My email account was hacked early one morning last week. It was most troubling.
The hacker took the trouble to ask after the well-being of all my contacts. Those who replied would learn I was in Spain “because one of my dear friends had an accident” there. To cut a long story short, the hacker wanted €1,200 and provided his money transfer details.
I don’t think anyone was kind enough to send the money, but my phone very quickly rang hot with people warning me about what happened. I managed to recover the account easily enough, but all my contacts and emails had disappeared and a range of settings had been changed.
The original email from the hacker to my contacts appeared to come from me, but any replies were sent to another – almost identical – address. The hacker had set up a similar account, subtly changing my ‘j’ for an ‘i’ in his chosen username.
Any replies to new emails I sent were redirected to a another different account, presumably to alert the hacker to the fact I had regained access.
With the help of Yahoo, I managed to recover my emails and contacts and eventually corrected the settings on my own account. That still left the hacker with an almost identical email address to my own.
I reported the matter to the police and they referred me back to Yahoo. The police, it seems, will only get involved in these circumstances if money has actually been lost.
By this stage, I already had some detail about the hacker. I certainly knew what email address he or she was using. I also knew what geographical address he was using to receive payments.

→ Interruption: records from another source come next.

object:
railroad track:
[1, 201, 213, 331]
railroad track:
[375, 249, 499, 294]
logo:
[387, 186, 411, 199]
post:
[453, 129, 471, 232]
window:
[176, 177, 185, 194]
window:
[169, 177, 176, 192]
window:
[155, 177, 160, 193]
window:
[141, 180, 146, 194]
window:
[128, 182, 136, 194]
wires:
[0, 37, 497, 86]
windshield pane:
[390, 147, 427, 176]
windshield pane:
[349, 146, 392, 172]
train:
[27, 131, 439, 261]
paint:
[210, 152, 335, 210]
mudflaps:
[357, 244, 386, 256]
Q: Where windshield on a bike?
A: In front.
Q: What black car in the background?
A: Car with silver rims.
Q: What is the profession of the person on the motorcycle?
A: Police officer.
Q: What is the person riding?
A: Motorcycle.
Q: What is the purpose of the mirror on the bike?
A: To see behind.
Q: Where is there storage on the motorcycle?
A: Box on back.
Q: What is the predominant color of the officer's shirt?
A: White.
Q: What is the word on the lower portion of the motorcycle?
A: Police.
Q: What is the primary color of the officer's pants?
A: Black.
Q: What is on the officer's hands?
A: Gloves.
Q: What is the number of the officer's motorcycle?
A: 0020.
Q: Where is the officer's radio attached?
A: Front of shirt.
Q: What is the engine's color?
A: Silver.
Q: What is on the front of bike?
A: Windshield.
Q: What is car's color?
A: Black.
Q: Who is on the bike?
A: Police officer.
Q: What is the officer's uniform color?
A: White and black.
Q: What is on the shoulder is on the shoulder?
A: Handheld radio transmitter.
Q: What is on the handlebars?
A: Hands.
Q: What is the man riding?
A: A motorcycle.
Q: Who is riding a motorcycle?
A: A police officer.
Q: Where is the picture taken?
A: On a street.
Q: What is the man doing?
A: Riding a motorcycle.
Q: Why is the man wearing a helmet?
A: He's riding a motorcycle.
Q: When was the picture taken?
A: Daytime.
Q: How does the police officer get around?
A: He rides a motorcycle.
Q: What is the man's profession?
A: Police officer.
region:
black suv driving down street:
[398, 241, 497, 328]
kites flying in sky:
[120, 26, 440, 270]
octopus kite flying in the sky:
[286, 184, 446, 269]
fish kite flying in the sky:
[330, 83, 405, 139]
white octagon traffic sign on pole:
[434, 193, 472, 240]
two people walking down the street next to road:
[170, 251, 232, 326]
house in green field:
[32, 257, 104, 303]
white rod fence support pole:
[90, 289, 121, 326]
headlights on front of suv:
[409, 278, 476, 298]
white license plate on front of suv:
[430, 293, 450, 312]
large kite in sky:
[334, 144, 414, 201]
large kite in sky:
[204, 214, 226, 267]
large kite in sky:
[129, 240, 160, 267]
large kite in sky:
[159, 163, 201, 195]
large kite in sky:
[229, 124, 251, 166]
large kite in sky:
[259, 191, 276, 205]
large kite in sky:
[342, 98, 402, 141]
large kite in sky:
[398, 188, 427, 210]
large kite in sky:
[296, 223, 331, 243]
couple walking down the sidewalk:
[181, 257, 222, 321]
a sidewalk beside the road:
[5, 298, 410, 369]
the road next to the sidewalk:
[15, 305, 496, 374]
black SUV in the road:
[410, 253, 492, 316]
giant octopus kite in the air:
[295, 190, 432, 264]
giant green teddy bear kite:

I have no doubt that further analysis would reveal even more detail.
Despite the fact I was in contact with Yahoo several times already, they took little interest when I suggested further investigation. As a minimum, I insisted the hacker’s email address was closed down, but why not probe further? Why not hunt them down like a dog and make them write 100 lines on the importance of respecting third party email accounts?
Yahoo’s initial reaction was to recommend a new password; like I hadn’t thought of this? I pressed them to investigate and and they responded to request ‘proof’. So I resent the evidence and eventually, a week later, they closed the spurious account. I had to find this out for myself as Yahoo was “unable to disclose the action taken on another user’s account with a third party.”
I don’t suppose Interpol is on the case, but I like to imagine the hacker is now speeding through the streets of Madrid on an underpowered scooter in a vain attempt to escape justice. Like Jason Bourne, he will probably never be caught.
But why not? We hear very little about spammers or hackers facing justice. I receive about 40 spam messages a week. Some of them are just advertising; others are much more sinister. Evidently they prey on the most vulnerable, but they affect us all.
Perhaps Yahoo has little interest in investigating all my spam, or yours. Each message takes time to investigate. But patterns emerge as more messages circulate and I’m sure my own spam box is fertile ground for investigation.
This is a serious worldwide problem, and I fear it is only going to get worse. It was time to do something about it ten years ago. Will someone please crack on with it?